In nur drei Schritten zum erfolgreichen Social Selling!

In nur drei Schritten zum erfolgreichen Social Selling!

Die Pandemie hat die Welt noch immer fest im Griff. Messen und Events fallen aus. Ein erheblicher Teil der Weltbevölkerung befindet sich in irgendeiner Form der Isolation. Dies zieht einen beispiellosen Medienkonsum nach sich. Die Nachfrage nach Digitalisierung von Geschäftsprozessen, Verkäufen und der Kommunikation steigt. Social Media bekommt für Unternehmen einen ganz neuen Stellenwert. Wir haben drei Tipps für Ihre Social Selling Strategie vorbereitet.

Was ist Social Selling?
Social Selling ist eine digitale Maßnahme, um über langfristigen Beziehungsaufbau und -pflege Reputation und Weiterempfehlungen zu erhalten. Dafür werden gezielt Social Media Netzwerke eingesetzt, um Geschäftspartner und Kunden zu finden, sie zu verstehen und letztendlich zu kontaktieren. Social Seller sind gute Netzwerker und Ratgeber auf Ihrem Gebiet. Durch ihre Kommunikation auf Social Media geben sie, unabhängig von ihren Produkten oder Dienstleistungen, Mehrwert und Know-how weiter. Durch diese Art der Kommunikation etablieren sie sich als Experte und werden kontaktiert, sobald es einen konkreten Bedarf gibt.


Wie soll Social Selling umgesetzt werden?


1. Weg von störender Kundenansprache, hin zum gefunden werden

Seit Jahrzehnten unterbricht das Marketing Menschen ungefragt durch TV-Werbespots, Werbeanzeigen oder Telefonanrufe bei dem, was sie eigentlich tun möchten. Die Werbung wirft sich ihnen in den Weg und hält ihnen eine Werbebotschaft vor die Nase, um die sie nie gebeten haben. Modernes Marketing geht daher einen anderen Weg. Inbound Marketing baut auf flächendeckende Präsenz im Web, um über Suchmaschinen, die eigenen Website, Blogs und Social Media gefunden zu werden. Dabei geht es darum den Kunden mit wertvollem Content bei Ihrer Kaufentscheidung zu helfen, denn laut der „B2B Path to Purchase Study 2014" sind 57% des Einkaufprozesses bereits vor der ersten Kontaktaufnahme abgeschlossen. Tendenz steigend.

2. Vertrauen aufbauen und wiedererkannt werden

Was ist ihr persönliches Alleinstellungsmerkmal? Ist es ihr individueller Stil mit Kontakten umzugehen, eine herausragende Expertise oder sind Sie sogar Thought Leader? Finden Sie heraus was Sie ausmacht und positionieren Sie sich entsprechend vor Ihrer Zielgruppe. Sich als Personal Brand zu etablieren ist ein langfristiges Projekt. Sie sollten darauf achten glaubwürdig zu sein, indem sie konsistent auftreten und verlässliche Aussagen treffen.
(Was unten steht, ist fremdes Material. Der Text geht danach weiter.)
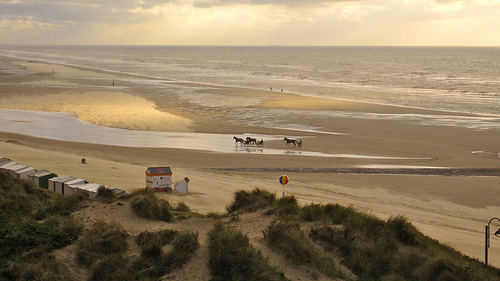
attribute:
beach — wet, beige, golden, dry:
[0, 61, 498, 268]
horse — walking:
[284, 138, 299, 148]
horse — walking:
[247, 137, 259, 145]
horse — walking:
[233, 135, 244, 145]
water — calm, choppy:
[0, 42, 499, 114]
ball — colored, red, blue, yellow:
[279, 176, 290, 186]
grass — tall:
[4, 178, 499, 280]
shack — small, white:
[145, 166, 172, 192]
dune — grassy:
[230, 209, 270, 238]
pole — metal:
[482, 225, 492, 267]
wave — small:
[430, 70, 481, 86]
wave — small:
[270, 62, 302, 71]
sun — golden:
[18, 91, 172, 130]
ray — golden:
[271, 95, 360, 110]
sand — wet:
[213, 144, 285, 160]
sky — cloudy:
[0, 0, 498, 47]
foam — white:
[430, 72, 497, 84]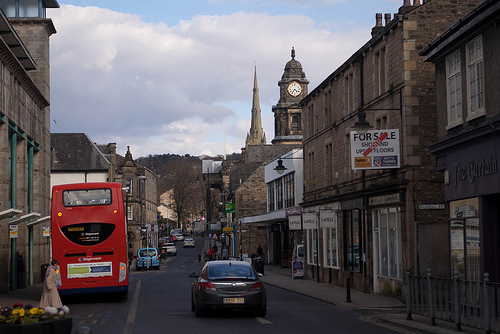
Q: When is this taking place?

Zudem spielt Ihre Relevanz, also nützliche Inhalte zum richtigen Zeitpunkt, eine maßgebliche Rolle für den Erfolg.

3. Vom Verkäufer zum Netzwerker

Die Digitalisierung betrifft ebenfalls den Vertrieb. Analoges Kontakteknüpfen wird durch digitale Businessnetzwerke unterstützt. Für die meisten Vertriebler sind Xing und LinkedIn schon lange ein Begriff. Das Social Selling geht noch einen Schritt weiter, der Vertrieb wird darauf geschult effektiv nach relevanten Ansprechpartnern zu suchen und sich mit Ihnen in Verbindung zu setzen. Parallel teilen sie relevante Inhalte und kommentieren Branchennews, wodurch sie zu geschätzten Ratgebern in Ihrem Netzwerk werden. Das Networking ist dann Teil der Marketing-Strategie und sollte fest in den Prozessen verankert sein, nicht ausschließlich in der Freizeit geschehen.